▸ **DEMANDE DE TRAVAIL 1**:
Quels sont tous les noms propres présents dans l'extrait critique sur le film Tár, en-tête compris ?

Universal Pictures France

Malheureusement, cette construction basée sur le parasitage de l’univers culturel par le monde extérieur est doublée d’une autre opposition, plus discutable, entre littéral et symbolique. Alors que l’observation du milieu musical par le cinéaste tient d’une étude quasi-sociologique des mécanismes de pouvoir, la culpabilité de Tár amène tout un assortiment d’éléments sur-signifiants –un métronome qui se relance chaque nuit, un chien errant dans une ruelle insalubre– qui trouvent leur aboutissement dans le voyage final, sorte d’ultime rédemption qui termine d’acter l’audace du projet (combien de réalisateurs auraient osé offrir aux bourreaux de MeToo une fin aussi empathique ?) tout en exacerbant ses limites. D’abondants signaux viennent ainsi expliciter la dimension psychologique de cet exil, comme la crise de vomissements provoquée par une maison de passe, ou bien les cosplays surréalistes du dernier concert. La précarité folklorique des lieux dans lesquels évolue désormais la musicienne, autant que le silence accablé qui remplace les interminables discussions sur l’art, appuient lourdement une dualité peinte à gros traits (les intérieurs design laissent place à des murs craquelés et à une végétation luxuriante). D’autant plus que cette rupture de ton artificielle contredit ce qui intéressait visiblement Todd Fields depuis le départ : la lutte entre la sobriété hypocrite d’un monde culturel gangrené et la vitalité sincère d’un extérieur salissant parce que réel. En choisissant de faire des Philippines le terrain fantasmé d’une initiation allégorique, il produit l’exact opposé de ce qu’il cherchait en mettant une artiste raffinée à la place de l’habituel producteur lubrique : se délester des images simplistes et rebattues pour atteindre l’essence de son sujet.

▸ **DEMANDE DE TRAVAIL 2**:
Pouvez-vous réécrire la partie des entrées qui commence à la ligne contenant « Q: Are there any bicycles? » et va jusqu'à la fin des entrées, en remplaçant « in the top » par « at the top » sans rien modifier d'autre ?

▸ **ENTRÉES D'ORIGINE**:
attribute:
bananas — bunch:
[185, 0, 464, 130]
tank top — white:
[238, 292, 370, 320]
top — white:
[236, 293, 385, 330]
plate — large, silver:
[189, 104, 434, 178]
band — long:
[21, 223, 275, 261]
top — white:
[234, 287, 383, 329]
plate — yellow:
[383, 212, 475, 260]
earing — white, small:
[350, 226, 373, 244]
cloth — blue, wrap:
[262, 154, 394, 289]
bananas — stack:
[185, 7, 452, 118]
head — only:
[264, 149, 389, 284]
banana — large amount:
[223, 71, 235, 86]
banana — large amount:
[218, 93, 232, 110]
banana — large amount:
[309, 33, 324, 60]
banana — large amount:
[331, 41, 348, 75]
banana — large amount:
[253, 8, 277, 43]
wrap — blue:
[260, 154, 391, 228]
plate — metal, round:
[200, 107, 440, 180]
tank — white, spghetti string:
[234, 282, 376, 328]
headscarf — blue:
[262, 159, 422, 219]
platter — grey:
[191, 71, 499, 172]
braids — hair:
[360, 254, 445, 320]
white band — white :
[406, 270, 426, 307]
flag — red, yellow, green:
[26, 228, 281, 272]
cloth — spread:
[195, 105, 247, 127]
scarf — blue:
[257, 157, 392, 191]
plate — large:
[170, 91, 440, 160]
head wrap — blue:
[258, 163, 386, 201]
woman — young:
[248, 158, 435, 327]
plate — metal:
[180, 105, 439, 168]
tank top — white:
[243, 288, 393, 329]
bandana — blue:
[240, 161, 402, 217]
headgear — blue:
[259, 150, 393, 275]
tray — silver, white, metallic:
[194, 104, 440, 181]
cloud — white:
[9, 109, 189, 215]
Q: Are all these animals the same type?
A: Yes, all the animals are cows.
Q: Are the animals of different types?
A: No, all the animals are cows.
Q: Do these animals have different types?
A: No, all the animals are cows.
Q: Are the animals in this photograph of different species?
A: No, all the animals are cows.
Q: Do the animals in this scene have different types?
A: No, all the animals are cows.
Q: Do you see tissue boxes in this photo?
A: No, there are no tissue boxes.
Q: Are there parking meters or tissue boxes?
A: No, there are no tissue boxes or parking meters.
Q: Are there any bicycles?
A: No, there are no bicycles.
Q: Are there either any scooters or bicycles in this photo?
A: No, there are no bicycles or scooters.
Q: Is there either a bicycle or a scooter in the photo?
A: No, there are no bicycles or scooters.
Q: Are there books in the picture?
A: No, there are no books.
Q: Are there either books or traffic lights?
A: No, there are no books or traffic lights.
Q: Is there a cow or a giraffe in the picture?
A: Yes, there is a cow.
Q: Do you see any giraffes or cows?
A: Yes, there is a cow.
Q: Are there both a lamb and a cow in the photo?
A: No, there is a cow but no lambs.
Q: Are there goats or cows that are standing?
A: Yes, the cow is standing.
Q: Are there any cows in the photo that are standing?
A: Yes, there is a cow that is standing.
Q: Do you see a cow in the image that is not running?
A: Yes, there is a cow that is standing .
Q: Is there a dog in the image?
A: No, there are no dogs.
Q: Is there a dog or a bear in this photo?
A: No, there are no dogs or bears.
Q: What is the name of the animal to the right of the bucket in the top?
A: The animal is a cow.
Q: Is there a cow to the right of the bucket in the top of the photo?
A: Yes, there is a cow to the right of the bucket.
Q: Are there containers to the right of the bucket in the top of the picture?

▸ **RÉPONSE À FOURNIR 1**:
Universal Pictures France, Tár, MeToo, Todd Fields, Philippines

▸ **RÉPONSE À FOURNIR 2**:
Q: Are there any bicycles?
A: No, there are no bicycles.
Q: Are there either any scooters or bicycles in this photo?
A: No, there are no bicycles or scooters.
Q: Is there either a bicycle or a scooter in the photo?
A: No, there are no bicycles or scooters.
Q: Are there books in the picture?
A: No, there are no books.
Q: Are there either books or traffic lights?
A: No, there are no books or traffic lights.
Q: Is there a cow or a giraffe in the picture?
A: Yes, there is a cow.
Q: Do you see any giraffes or cows?
A: Yes, there is a cow.
Q: Are there both a lamb and a cow in the photo?
A: No, there is a cow but no lambs.
Q: Are there goats or cows that are standing?
A: Yes, the cow is standing.
Q: Are there any cows in the photo that are standing?
A: Yes, there is a cow that is standing.
Q: Do you see a cow in the image that is not running?
A: Yes, there is a cow that is standing .
Q: Is there a dog in the image?
A: No, there are no dogs.
Q: Is there a dog or a bear in this photo?
A: No, there are no dogs or bears.
Q: What is the name of the animal to the right of the bucket at the top?
A: The animal is a cow.
Q: Is there a cow to the right of the bucket at the top of the photo?
A: Yes, there is a cow to the right of the bucket.
Q: Are there containers to the right of the bucket at the top of the picture?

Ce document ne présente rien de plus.